Advantages of Oral Insulin
Subcutaneous insulin does not reproduce the physiological delivery of insulin to the liver and systemic circulation. In a normal individual, insulin is secreted directly into the hepatic portal vein such that the liver, the primary site of action, is exposed to higher concentrations of insulin compared with the systemic circulation. Injected insulin travels to the liver via the systemic circulation so only an estimated 20% of the injected dose is available to the liver.

Physiologically, insulin is secreted very rapidly as a metabolic response to an increase in blood glucose concentrations following food intake. Injected insulin is released into the systemic circulation over a period of time at a rate that is determined by dissolution and diffusion from the subcutaneous injection site, and is independent of blood glucose concentration. Hypoglycemia can often occur when insulin is administered by injection because insulin secretion is not switched off when normal glycemia is achieved.

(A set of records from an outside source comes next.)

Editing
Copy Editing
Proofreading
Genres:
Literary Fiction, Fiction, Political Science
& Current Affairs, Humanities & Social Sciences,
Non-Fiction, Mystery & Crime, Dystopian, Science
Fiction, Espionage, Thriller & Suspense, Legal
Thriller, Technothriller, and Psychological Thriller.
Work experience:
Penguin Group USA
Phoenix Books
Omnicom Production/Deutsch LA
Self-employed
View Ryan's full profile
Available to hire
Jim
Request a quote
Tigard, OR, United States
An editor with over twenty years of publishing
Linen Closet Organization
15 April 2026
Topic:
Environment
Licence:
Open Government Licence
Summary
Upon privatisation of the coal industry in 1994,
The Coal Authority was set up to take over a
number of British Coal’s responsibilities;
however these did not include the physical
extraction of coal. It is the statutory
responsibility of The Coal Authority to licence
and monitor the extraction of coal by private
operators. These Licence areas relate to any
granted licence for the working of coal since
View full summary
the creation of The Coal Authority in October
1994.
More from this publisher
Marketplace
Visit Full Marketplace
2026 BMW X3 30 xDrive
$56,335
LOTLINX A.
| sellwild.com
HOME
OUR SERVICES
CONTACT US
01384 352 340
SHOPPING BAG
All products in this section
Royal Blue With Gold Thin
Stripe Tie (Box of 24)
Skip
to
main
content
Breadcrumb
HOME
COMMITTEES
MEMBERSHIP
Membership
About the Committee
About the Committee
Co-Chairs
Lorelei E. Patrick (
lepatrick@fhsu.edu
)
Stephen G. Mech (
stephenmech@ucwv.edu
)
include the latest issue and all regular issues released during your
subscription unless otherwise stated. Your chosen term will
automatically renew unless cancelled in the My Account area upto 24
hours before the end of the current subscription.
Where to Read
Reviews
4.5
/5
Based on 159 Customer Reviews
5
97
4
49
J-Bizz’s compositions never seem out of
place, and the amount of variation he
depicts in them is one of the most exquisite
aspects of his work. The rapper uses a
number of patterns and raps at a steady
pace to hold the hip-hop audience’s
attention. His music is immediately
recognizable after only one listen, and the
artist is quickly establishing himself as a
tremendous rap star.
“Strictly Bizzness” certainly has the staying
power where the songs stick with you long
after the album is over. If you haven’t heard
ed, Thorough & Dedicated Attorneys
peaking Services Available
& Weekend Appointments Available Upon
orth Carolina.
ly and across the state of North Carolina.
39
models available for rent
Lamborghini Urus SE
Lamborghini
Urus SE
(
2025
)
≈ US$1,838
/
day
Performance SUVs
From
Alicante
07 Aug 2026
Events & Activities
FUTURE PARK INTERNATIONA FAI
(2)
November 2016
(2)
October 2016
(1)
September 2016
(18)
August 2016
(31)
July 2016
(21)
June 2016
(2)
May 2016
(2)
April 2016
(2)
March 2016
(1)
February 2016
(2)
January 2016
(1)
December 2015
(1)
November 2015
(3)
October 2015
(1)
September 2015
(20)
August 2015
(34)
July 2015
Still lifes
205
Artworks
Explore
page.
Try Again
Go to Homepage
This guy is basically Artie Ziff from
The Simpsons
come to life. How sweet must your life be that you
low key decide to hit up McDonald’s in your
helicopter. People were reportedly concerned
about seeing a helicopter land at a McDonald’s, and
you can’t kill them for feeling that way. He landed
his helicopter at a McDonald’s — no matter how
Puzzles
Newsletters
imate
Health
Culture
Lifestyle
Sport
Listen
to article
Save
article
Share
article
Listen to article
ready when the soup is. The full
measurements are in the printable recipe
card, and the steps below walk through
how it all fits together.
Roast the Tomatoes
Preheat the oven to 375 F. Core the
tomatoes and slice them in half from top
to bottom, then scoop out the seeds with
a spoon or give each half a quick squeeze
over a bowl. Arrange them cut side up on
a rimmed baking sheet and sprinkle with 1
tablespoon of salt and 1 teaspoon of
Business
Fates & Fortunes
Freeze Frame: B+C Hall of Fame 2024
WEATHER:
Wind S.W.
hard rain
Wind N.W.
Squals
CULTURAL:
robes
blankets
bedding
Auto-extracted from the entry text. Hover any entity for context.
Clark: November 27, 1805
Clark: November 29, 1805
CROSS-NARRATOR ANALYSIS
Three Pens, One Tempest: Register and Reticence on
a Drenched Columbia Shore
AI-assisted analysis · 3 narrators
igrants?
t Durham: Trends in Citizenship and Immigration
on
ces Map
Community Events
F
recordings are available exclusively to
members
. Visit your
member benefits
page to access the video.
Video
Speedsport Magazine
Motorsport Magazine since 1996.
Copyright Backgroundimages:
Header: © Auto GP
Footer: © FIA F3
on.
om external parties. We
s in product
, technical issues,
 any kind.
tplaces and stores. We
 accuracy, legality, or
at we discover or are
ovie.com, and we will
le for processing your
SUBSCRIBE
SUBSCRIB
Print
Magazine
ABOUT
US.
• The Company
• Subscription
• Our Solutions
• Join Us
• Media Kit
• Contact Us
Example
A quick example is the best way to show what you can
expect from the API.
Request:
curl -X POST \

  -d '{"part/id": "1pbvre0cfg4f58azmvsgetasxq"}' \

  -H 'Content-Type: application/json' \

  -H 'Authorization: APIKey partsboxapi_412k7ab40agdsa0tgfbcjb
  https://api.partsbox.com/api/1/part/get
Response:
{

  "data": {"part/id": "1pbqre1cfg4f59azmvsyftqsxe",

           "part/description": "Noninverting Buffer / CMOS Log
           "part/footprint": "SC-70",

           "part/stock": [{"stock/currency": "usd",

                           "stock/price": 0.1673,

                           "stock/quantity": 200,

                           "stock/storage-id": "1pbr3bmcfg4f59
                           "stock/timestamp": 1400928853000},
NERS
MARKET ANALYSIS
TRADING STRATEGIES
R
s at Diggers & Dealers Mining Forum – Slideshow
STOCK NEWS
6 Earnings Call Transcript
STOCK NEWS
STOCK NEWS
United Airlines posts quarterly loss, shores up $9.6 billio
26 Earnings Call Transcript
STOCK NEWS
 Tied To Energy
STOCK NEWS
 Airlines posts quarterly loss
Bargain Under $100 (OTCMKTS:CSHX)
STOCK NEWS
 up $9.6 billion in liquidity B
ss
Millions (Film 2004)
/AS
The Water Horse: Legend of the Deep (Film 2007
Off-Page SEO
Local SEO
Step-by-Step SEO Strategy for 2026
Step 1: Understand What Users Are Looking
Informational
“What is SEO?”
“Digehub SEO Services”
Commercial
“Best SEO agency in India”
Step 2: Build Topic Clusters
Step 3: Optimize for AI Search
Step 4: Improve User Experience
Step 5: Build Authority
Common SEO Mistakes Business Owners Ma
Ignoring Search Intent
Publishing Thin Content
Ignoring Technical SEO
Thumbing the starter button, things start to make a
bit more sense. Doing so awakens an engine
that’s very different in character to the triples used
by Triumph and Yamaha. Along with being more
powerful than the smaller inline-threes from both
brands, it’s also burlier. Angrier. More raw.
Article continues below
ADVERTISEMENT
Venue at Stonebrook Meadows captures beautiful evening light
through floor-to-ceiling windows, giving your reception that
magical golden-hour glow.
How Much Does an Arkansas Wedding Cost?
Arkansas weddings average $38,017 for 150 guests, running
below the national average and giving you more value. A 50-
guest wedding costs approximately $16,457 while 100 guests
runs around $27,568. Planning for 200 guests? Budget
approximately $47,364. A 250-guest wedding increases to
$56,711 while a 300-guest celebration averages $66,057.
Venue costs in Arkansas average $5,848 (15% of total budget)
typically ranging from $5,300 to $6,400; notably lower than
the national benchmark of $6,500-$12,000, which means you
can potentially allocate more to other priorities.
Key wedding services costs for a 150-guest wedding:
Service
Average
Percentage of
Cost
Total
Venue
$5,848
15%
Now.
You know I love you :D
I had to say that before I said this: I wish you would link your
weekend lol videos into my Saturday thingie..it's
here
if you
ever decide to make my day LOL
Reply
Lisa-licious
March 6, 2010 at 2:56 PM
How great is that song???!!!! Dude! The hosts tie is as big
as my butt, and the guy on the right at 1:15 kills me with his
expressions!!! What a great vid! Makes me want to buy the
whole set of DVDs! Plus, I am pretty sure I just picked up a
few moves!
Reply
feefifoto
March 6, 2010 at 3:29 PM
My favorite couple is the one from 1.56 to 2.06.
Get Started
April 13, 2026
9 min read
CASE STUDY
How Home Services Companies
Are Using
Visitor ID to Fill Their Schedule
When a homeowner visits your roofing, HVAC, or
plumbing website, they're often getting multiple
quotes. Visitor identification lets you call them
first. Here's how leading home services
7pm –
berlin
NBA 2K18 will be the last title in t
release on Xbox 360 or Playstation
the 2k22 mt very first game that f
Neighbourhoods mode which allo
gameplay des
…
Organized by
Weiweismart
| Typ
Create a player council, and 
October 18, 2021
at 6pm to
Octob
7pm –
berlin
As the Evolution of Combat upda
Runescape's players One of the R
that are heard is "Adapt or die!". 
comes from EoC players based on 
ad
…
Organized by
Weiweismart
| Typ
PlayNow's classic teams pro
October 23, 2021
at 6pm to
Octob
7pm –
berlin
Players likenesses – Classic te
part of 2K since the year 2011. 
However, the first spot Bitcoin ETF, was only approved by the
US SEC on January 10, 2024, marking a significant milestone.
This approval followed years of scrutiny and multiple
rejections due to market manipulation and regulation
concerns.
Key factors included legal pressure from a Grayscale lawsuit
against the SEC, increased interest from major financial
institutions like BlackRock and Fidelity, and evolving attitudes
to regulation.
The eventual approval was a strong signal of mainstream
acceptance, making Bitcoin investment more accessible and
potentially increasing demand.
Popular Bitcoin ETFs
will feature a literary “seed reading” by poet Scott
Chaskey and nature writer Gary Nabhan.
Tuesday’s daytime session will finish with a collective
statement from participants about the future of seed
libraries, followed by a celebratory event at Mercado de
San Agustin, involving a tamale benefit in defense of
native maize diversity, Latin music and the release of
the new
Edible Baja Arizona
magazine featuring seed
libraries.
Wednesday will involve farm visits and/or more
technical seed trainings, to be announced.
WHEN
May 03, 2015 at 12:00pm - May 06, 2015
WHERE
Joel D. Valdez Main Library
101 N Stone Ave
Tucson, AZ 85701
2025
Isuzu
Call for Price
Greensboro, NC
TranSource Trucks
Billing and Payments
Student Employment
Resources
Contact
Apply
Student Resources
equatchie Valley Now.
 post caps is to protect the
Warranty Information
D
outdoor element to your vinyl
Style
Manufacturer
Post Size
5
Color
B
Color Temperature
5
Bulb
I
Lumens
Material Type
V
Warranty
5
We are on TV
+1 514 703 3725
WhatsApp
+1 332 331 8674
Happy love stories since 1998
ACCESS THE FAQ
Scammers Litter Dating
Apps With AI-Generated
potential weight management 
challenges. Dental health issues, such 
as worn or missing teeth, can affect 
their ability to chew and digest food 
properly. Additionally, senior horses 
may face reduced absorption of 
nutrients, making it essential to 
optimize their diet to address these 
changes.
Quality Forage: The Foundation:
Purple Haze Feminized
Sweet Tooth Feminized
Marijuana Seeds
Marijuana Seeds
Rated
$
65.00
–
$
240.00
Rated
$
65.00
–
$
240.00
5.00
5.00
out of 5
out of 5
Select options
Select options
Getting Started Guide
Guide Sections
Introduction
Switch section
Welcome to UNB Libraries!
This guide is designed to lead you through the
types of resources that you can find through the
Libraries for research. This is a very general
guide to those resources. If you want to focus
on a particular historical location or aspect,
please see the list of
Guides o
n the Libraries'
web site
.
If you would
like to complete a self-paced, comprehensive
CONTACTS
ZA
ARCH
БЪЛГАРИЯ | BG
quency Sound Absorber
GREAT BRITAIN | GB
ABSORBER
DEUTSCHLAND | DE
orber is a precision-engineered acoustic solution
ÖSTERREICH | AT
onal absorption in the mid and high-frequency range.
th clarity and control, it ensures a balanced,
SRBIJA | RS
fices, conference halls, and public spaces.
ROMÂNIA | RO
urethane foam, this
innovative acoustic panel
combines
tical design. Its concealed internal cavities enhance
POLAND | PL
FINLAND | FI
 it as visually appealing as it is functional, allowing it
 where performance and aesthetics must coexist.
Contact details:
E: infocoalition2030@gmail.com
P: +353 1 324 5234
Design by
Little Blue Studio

In contrast to injected insulin, oral insulin is delivered directly to the liver, its primary site of action, via the portal circulation. The insulin delivered to the liver moderates hepatic glucose production, a major contributor to hyperglycemia in type 2 diabetes. In theory, oral insulin should require less insulin per dose to produce the desired effect of reaching the liver. Furthermore, the amount of insulin that reaches the systemic circulation should be smaller and the peak shorter-lived than is the case with injectable insulin, thus reducing the chance of hypoglycemia.
 

About Insulin
Insulin is an essential hormone for the regulation of carbohydrate metabolism. The hormone is produced in the pancreas and secreted into the portal circulation for delivery directly to the liver, where it exerts a major metabolic effect. Insulin that reaches the systemic blood circulation enables glucose uptake in peripheral tissues principally the insulin-dependent tissues: muscle, and to a lesser extent, kidney.

Insulin plays a pivotal role in diabetes mellitus, a progressive disease caused by a combination of relative deficiency in the production of insulin and/or a resistance in the response of peripheral tissues to insulin. Both genetic and environmental factors (e.g., obesity, lack of exercise) appear to play significant roles in the pathogenesis of diabetes. Patients with diabetes have either insulin-dependent diabetes mellitus (type 1 diabetes) or non-insulin-dependent diabetes mellitus (type 2 diabetes).

Type 2 diabetes, previously known as adult-onset diabetes, is a metabolic disorder resulting from the body¹s inability to produce or properly utilize insulin, and typically occurs later in life. Most advanced patients in this category require insulin supplementation as their endogenous insulin production wanes. In early stages of type 2 diabetes, patients are typically managed with non-insulin oral medications, which either stimulate insulin relaease or increase insulin sensitivity in peripheral tissues. As the disease progresses, which eventually happens in the vast majority of patients, the pancreatic cells that produce insulin degenerate and die to result in complete lack of insulin, a stage when multiple daily subcutaneous injections of insulin become necessary.